In this paper, the Webelance framework is introduced. It makes use of two main types of artifacts: a relevance-based lexicon and Machine Learning (ML) models to measure the relevance of scientific papers. The lexicon is built by processing a large amount of papers belonging to a specific domain. This process obtains the concepts and also measures their relevance. The relevance metrics are based on the occurrence of the concepts and the paper reputation. This reputation is based on previous objective measures used by the scientific community (Fernández-Isabel et al., 2018). Thus, the scientific community acts as experts in order to generate the knowledge used to train the system. The ML models complete the framework by making predictions of the relevance for the unconsidered concepts by the lexicon. Thus, Webelance follows a well-known workflow in the Text Mining domain (Cambria, 2016).

The experiments carried out in this paper are oriented to validate the proposal. Different values for the internal parameters of the system are configured in order to test the performance of the framework. First, an experiment with neutral values of the parameters is performed. Then, a second experiment in which the values of the parameters are tuned by the experts evaluates the improvement achieved when the domain knowledge is considered. Finally, a third experiment validates the results provided by the system over time.

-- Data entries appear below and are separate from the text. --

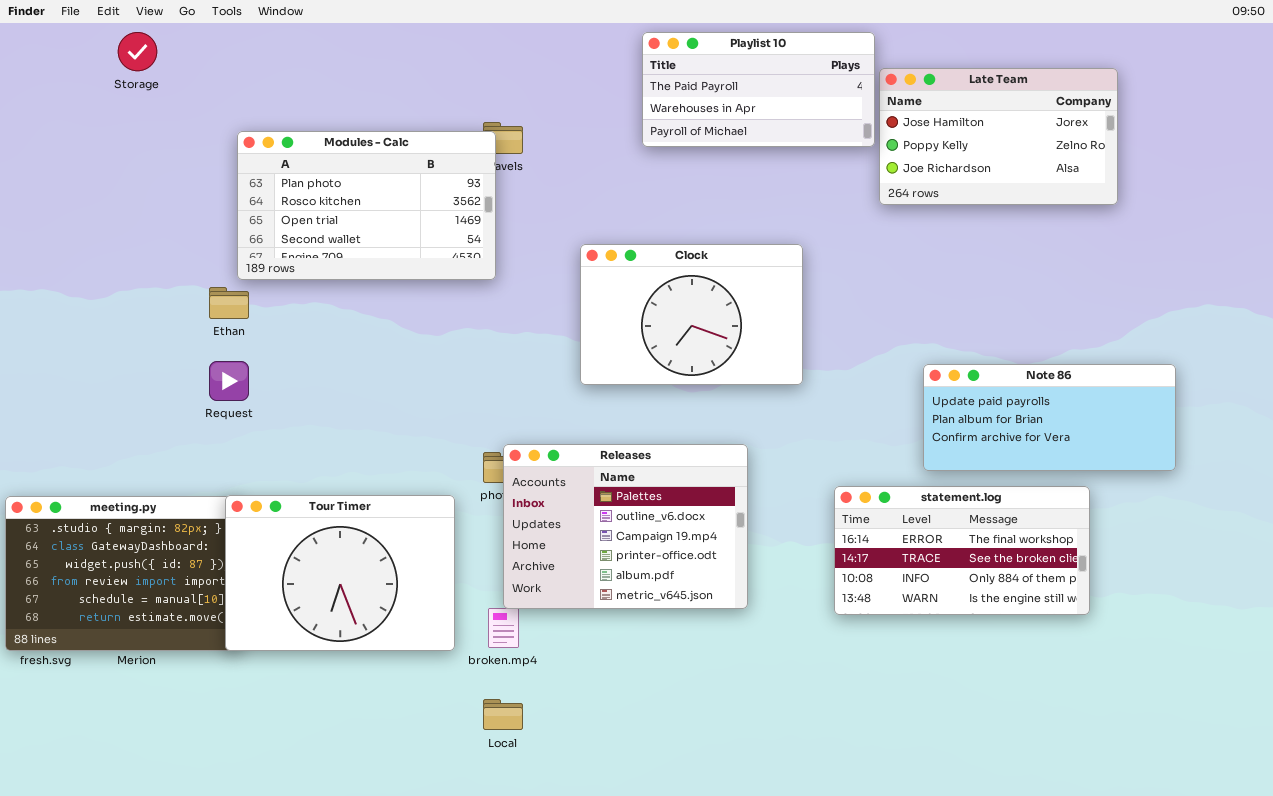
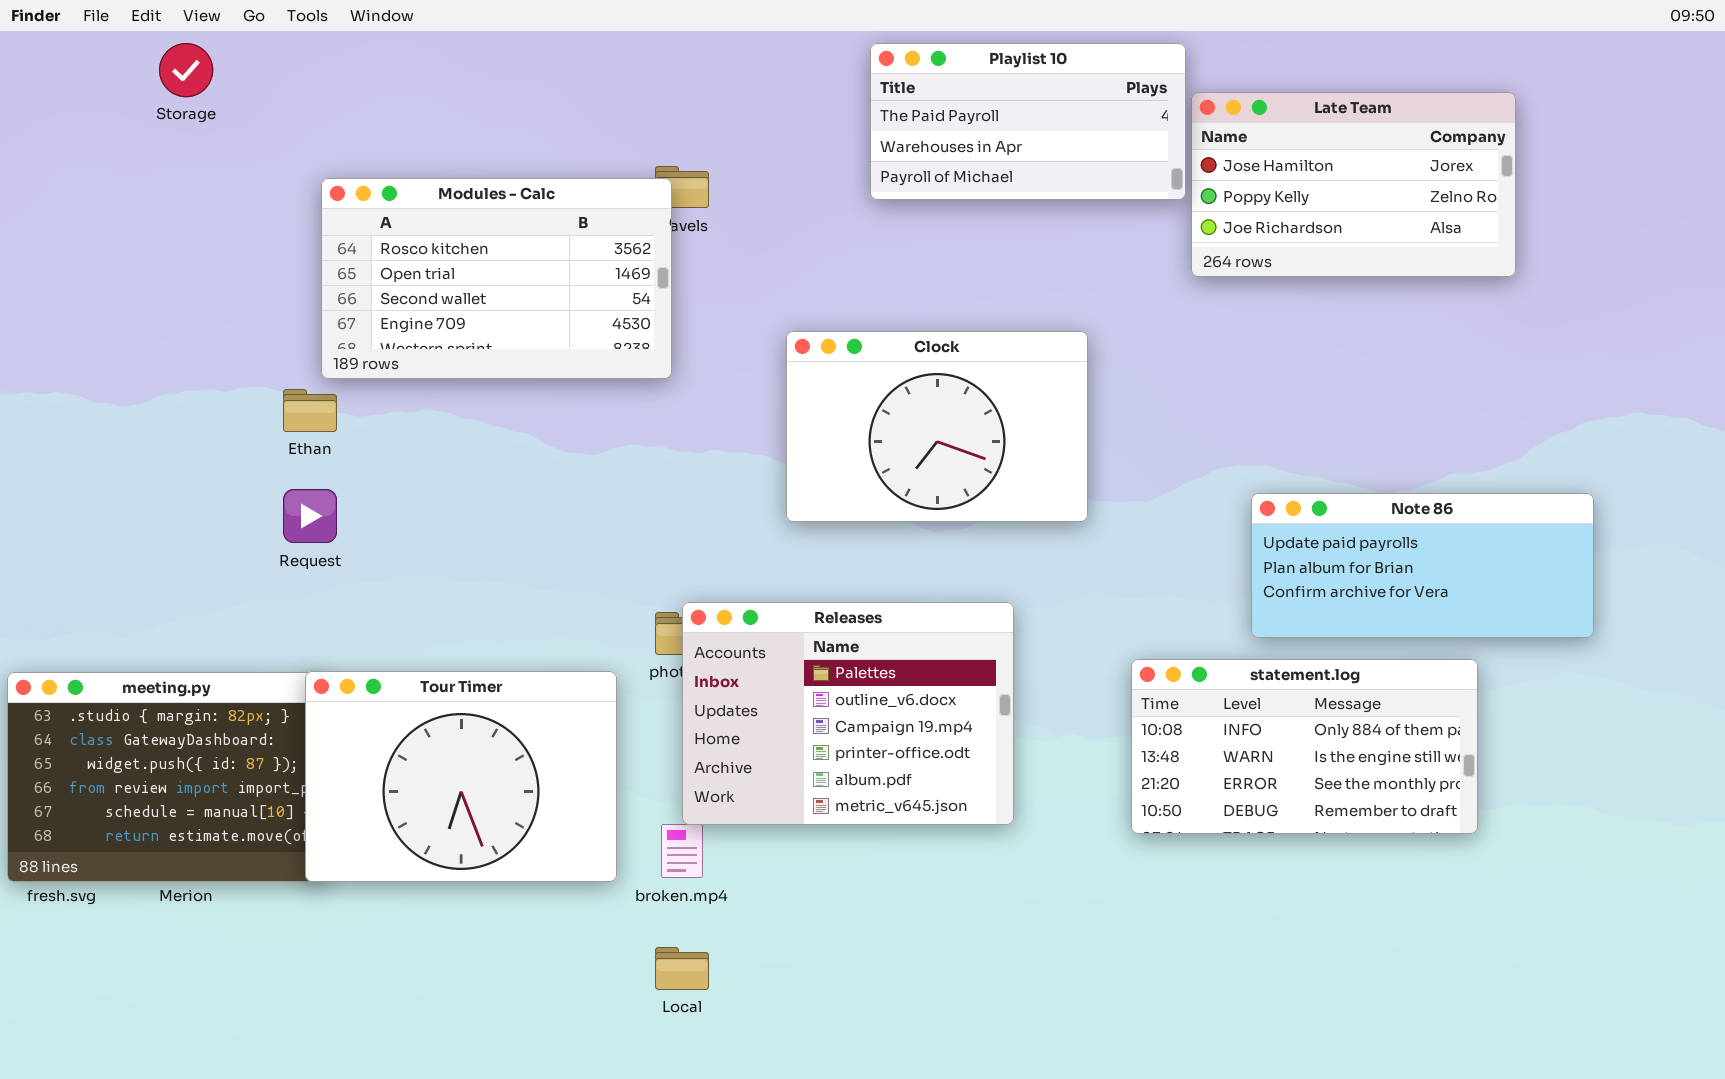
Modules - Calc: [237,131,496,280] -> [321,178,672,379], scrolled down 1 row
statement.log: [834,486,1090,615] -> [1131,659,1478,834], scrolled down 2 rows

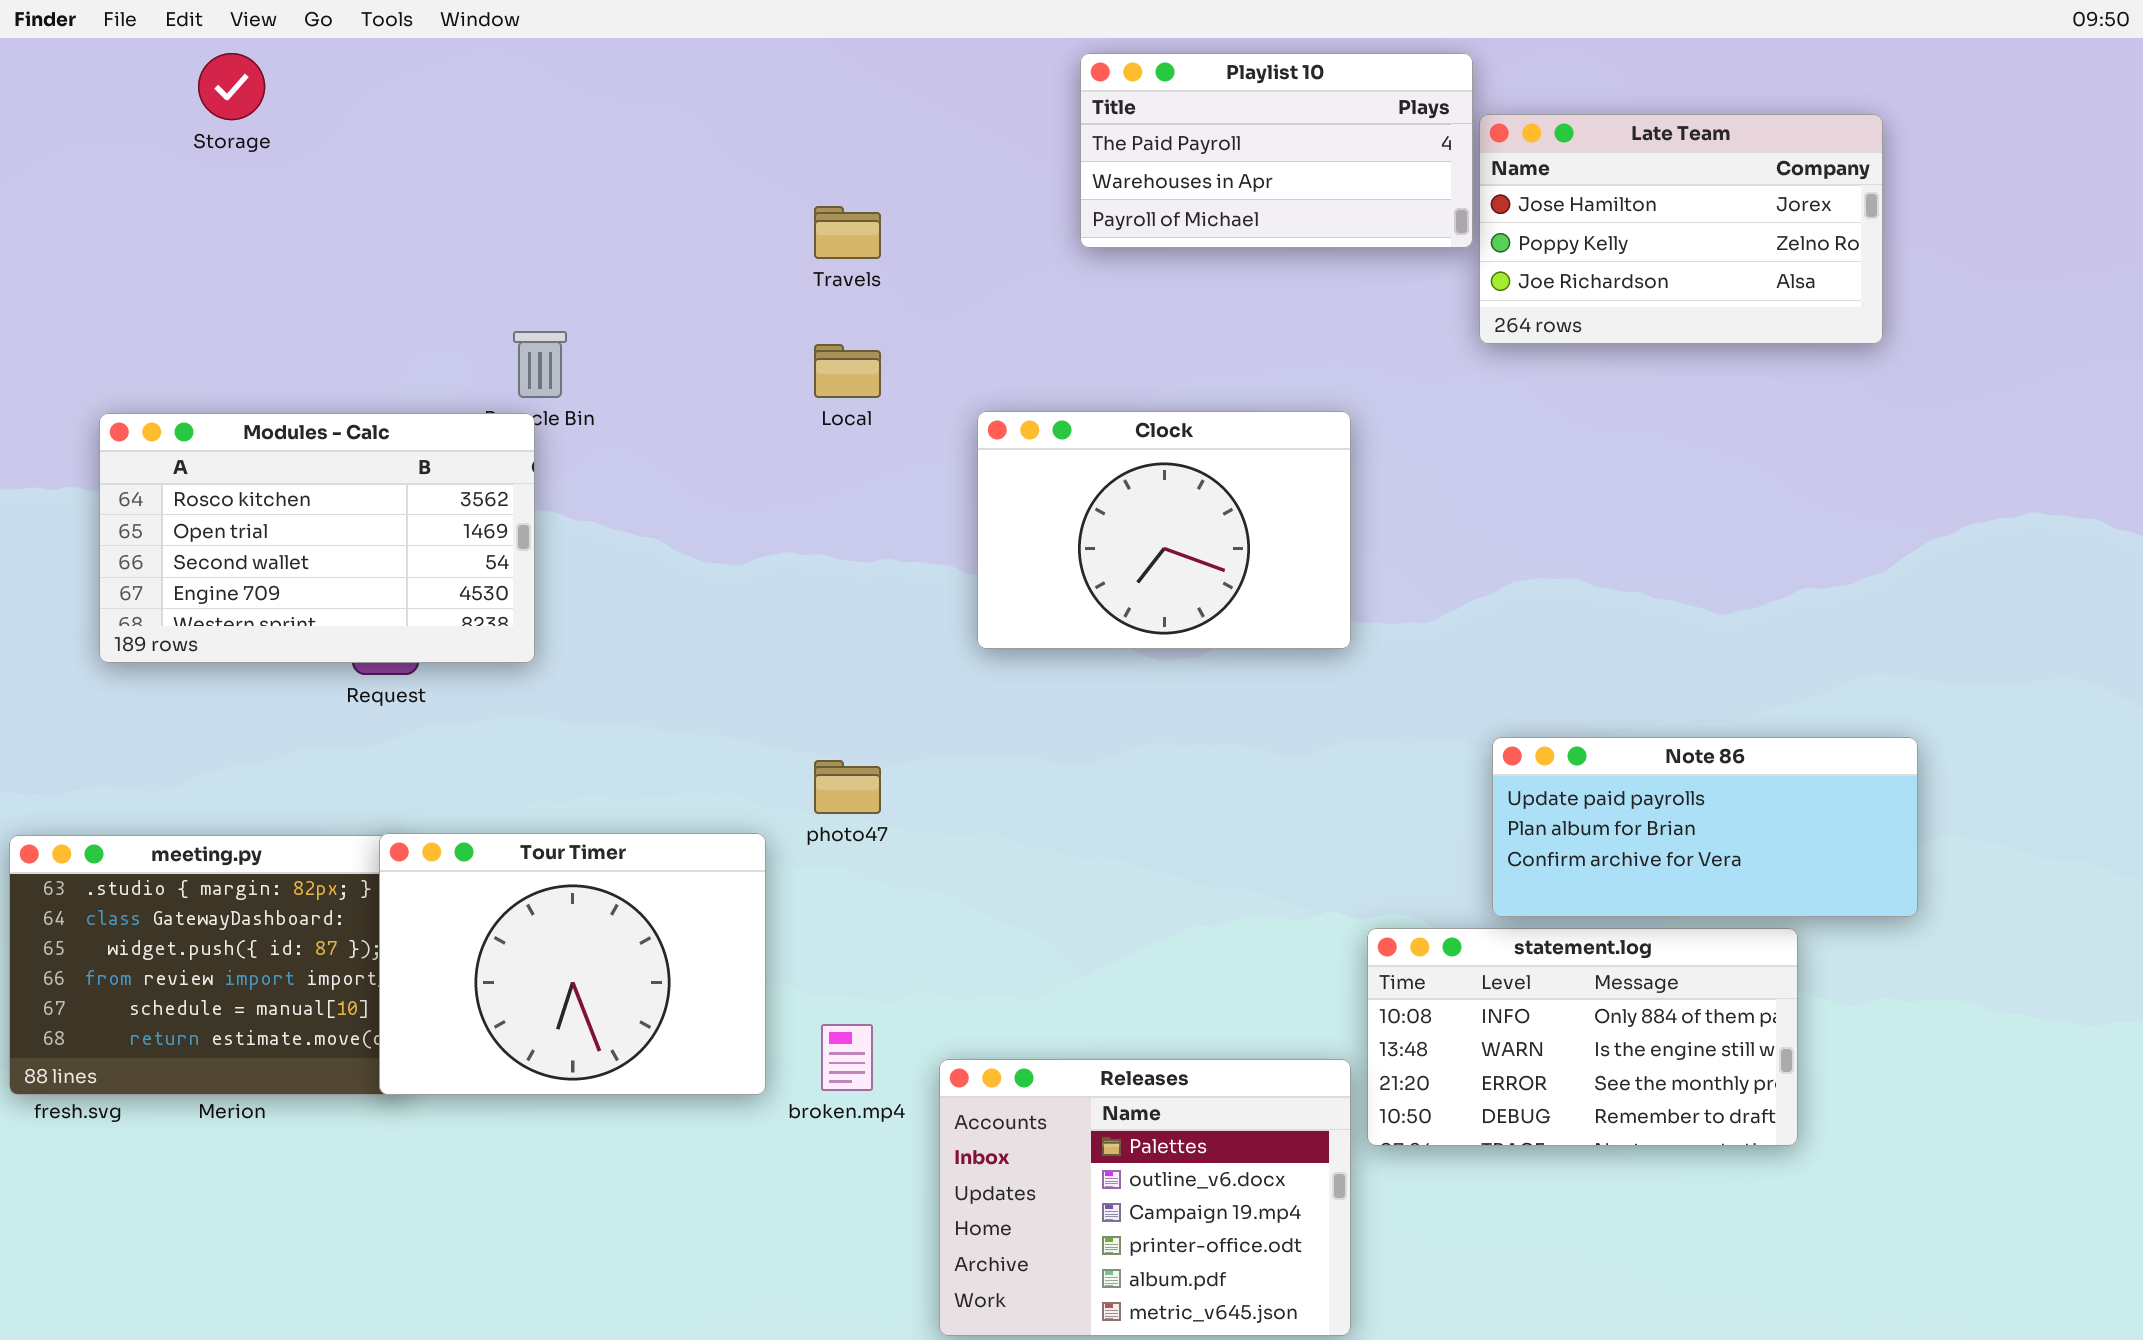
Modules - Calc: [321,178,672,379] -> [99,413,535,663], moved
Note 86: [1251,493,1594,638] -> [1492,737,1918,917], moved
Releases: [682,602,1014,825] -> [939,1059,1351,1336], moved
statement.log: [1131,659,1478,834] -> [1367,928,1798,1146], moved
Local: [655,947,709,990] -> [814,344,881,398], moved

The system is evaluated by means of a test battery of documents previously labeled as relevant or non relevant by the experts. The medicine domain has been selected to address the experiments. This decision is motivated by three foundations. First, it is one of the most important domains for human beings (More, 2016). Second, it is constantly being updated and improved with the advances made by researchers (which implies that the trends are modified in a short period of time, generating several outdated manuscripts (Castiglioni, 2019)). Finally, it is one of the most explored fields in the scientific community (Richta, 2018), which facilitates the document gathering process required to create a wide corpus organized by year.

The rest of the paper is organized as follows. Section 2 situates the proposal in the domain highlighting its foundations. Section 3 presents the developed framework detailing its modules and components. Section 4 proposes several experiments on the medicine domain to illustrate the viability of the system. Section 5 concludes and provides some future guidelines.